_SOURCE DOCUMENT_.
⟨
This book is a rethinking of ethics and socio-political life through the ideas of Watsuji Tetsurô. Can we build a systematic philosophy of morality, society, and politics, not on the basis of identity and ego, but rather on the basis of selflessness? This book explores such an attempt by the leading ethicist of modern Japan. Using concrete examples and contemporary comparisons, and with careful reference to both English and Japanese sources, it guides the reader through Watsuji’s ideas. It engages three contemporary issues in depth: First, how do we approach the moral agent, as an autonomous being or as a fundamentally relational being? Second, is it the individual or the community that is the starting point for politics? And finally, is ethics something that is globally shared or something fundamentally local? This book aims to be an informative and inspiring resource for researchers, students, and laypersons interested in Buddhist thought.

Table of Contents

Frontmatter
Chapter 1. The Ethical System of Watsuji Tetsurô
Abstract
This chapter is a summary of the main contours of Watsuji Tetsurô’s systematic ethical project and an analysis of its main contributions. Sevilla examines the key works in Watsuji’s systematic period, beginning with two preparatory works, Milieu: Anthropological Considerations (1935) and Ethics as the Study of Ningen (1934). This chapter then carefully analyzes the three volumes of Watsuji’s masterpiece, Ethics (1937, 1942/46, 1949). Finally, Sevilla examines what he sees to be Watsuji’s main contributions, and the unity and contradictions contained within these ideas.
⟩
_EXERCISE SET_.
1. Which works by Watsuji Tetsurô does the book description name? Give each title with the year or years listed.
2. In the book description, who is the intended audience for the book?

_DATA LISTING_.
⟨
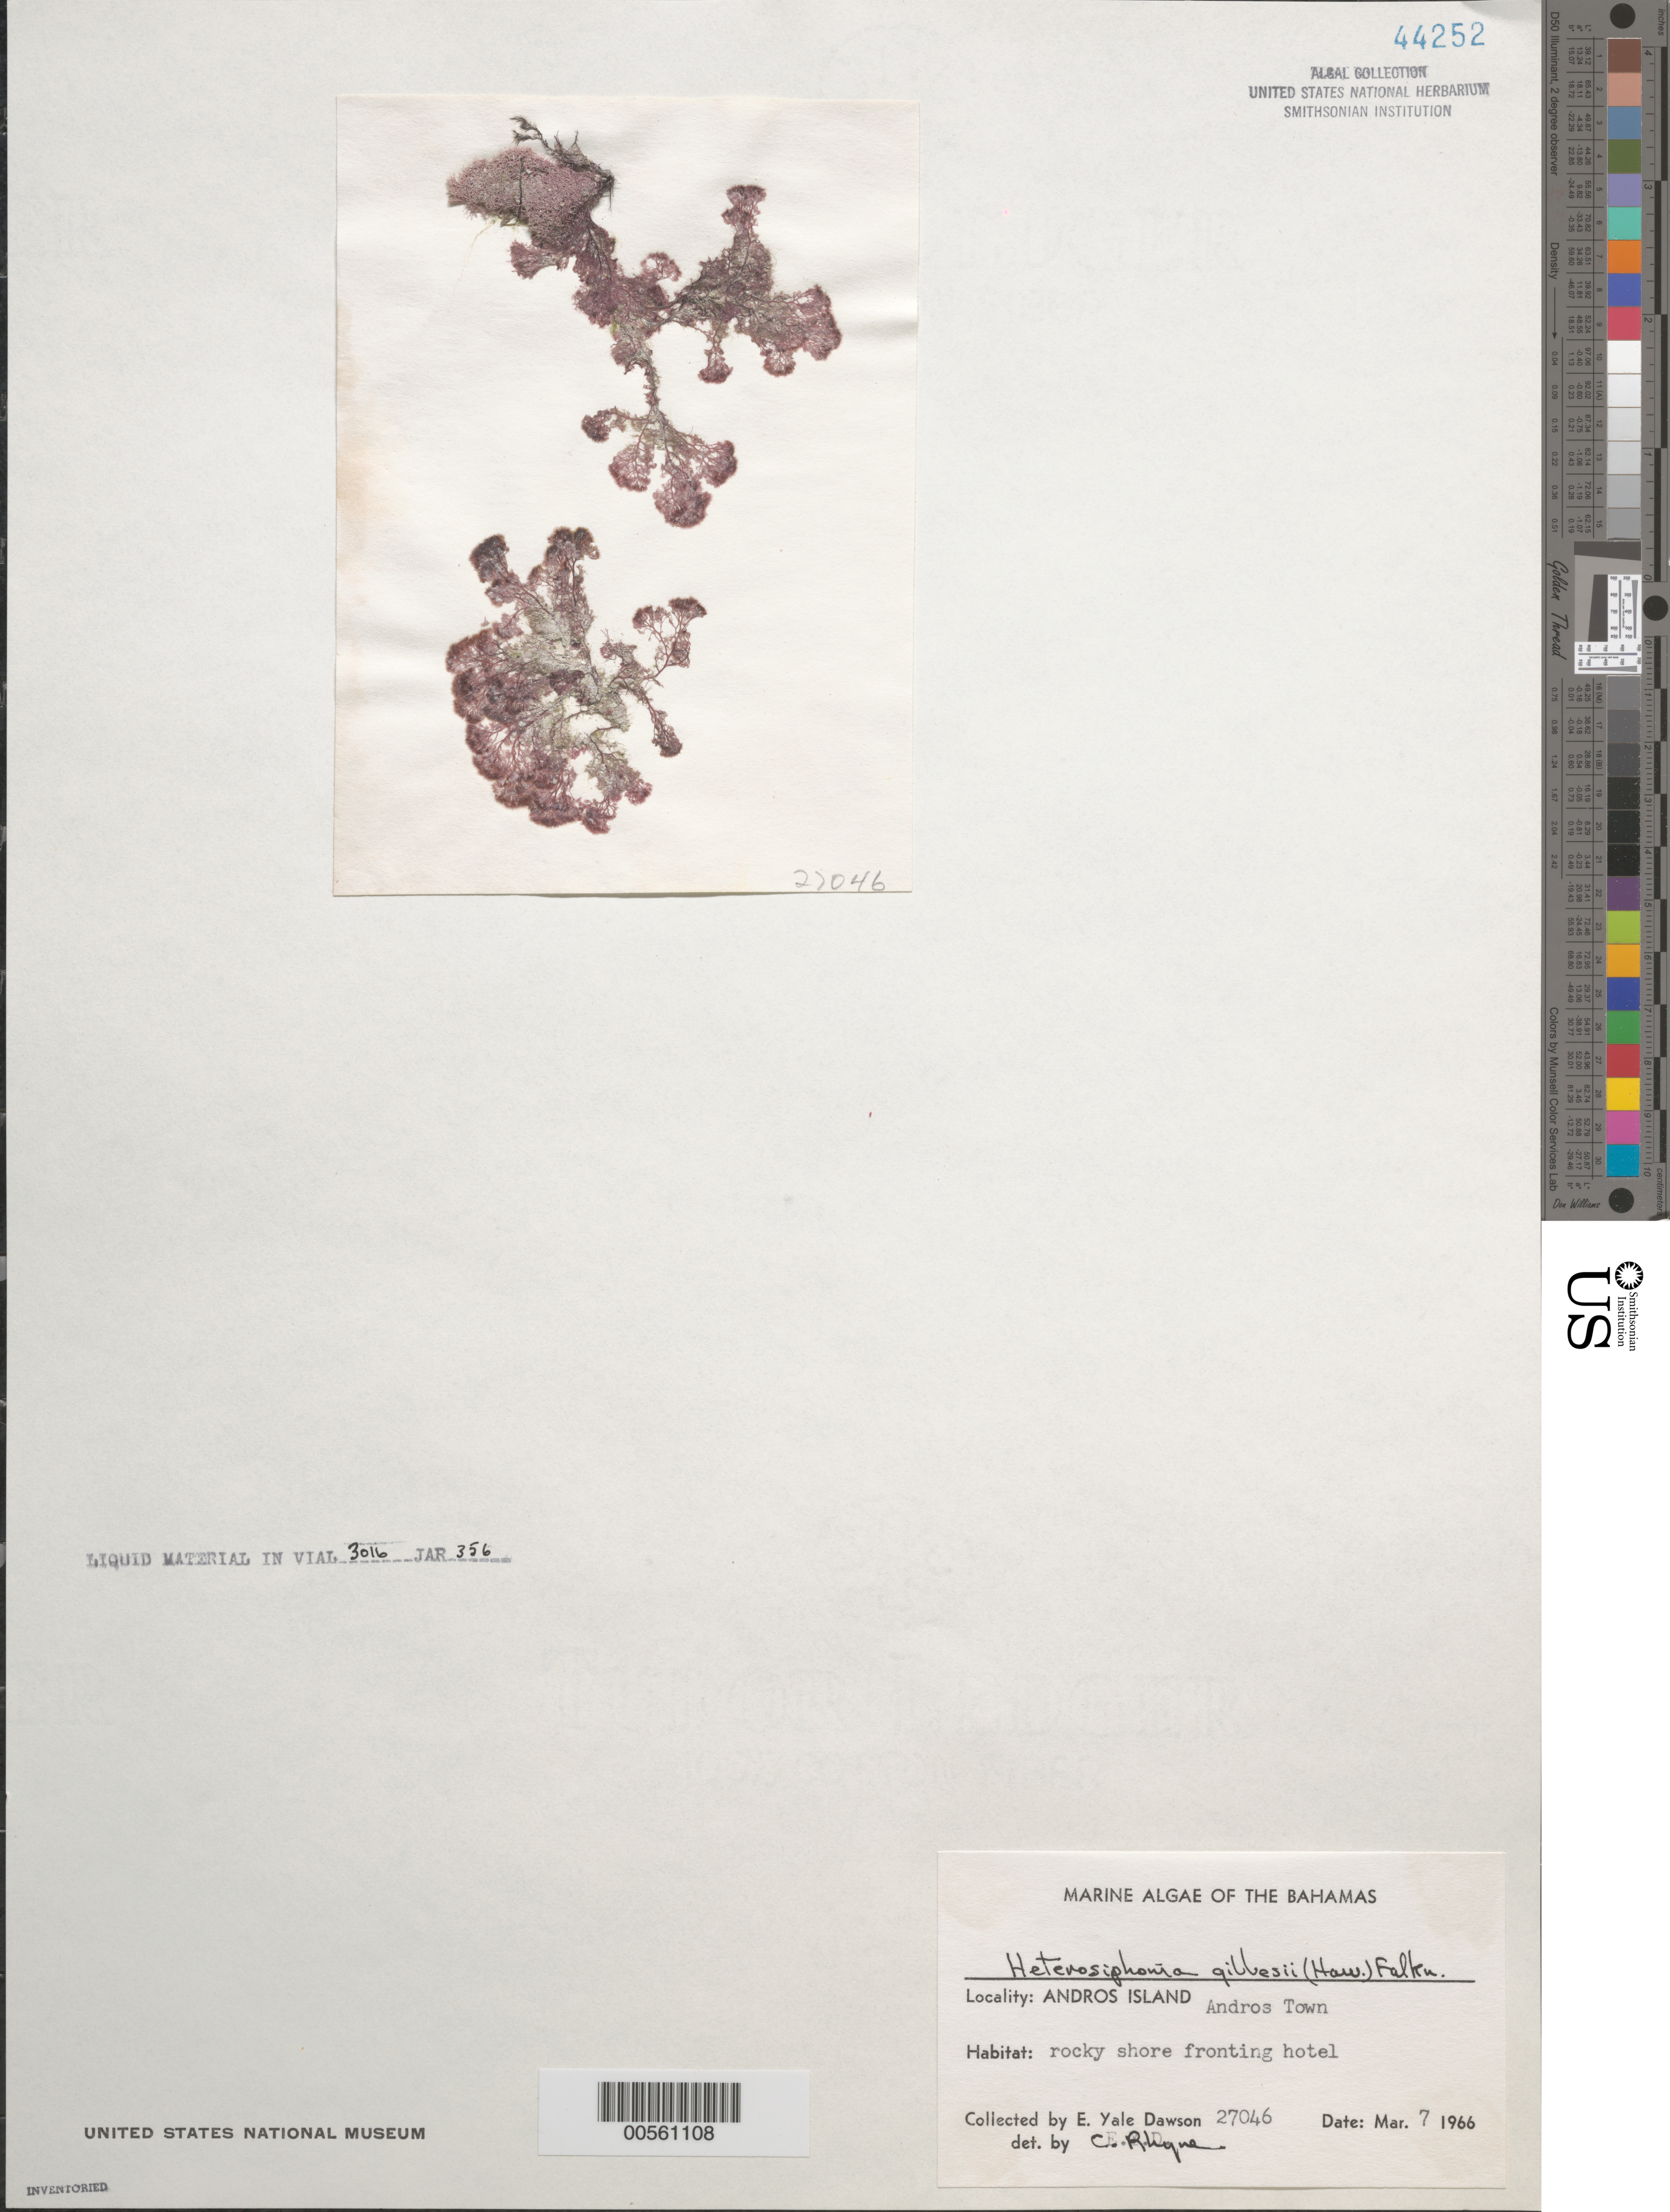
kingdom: Plantae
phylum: Rhodophyta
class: Florideophyceae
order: Ceramiales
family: Dasyaceae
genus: Heterosiphonia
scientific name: Heterosiphonia gibbesii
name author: (Harv.)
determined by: Rhyne, C. F.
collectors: E. Y. Dawson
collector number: EYD 27046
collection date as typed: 07 Mar 1966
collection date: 1966-03-07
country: Bahamas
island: Andros Island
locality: Andros Town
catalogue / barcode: US 44252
⟩
_THE REPLIES_.
1.
- Milieu: Anthropological Considerations (1935)
- Ethics as the Study of Ningen (1934)
- Ethics (1937, 1942/46, 1949)

2. Researchers, students, and laypersons interested in Buddhist thought.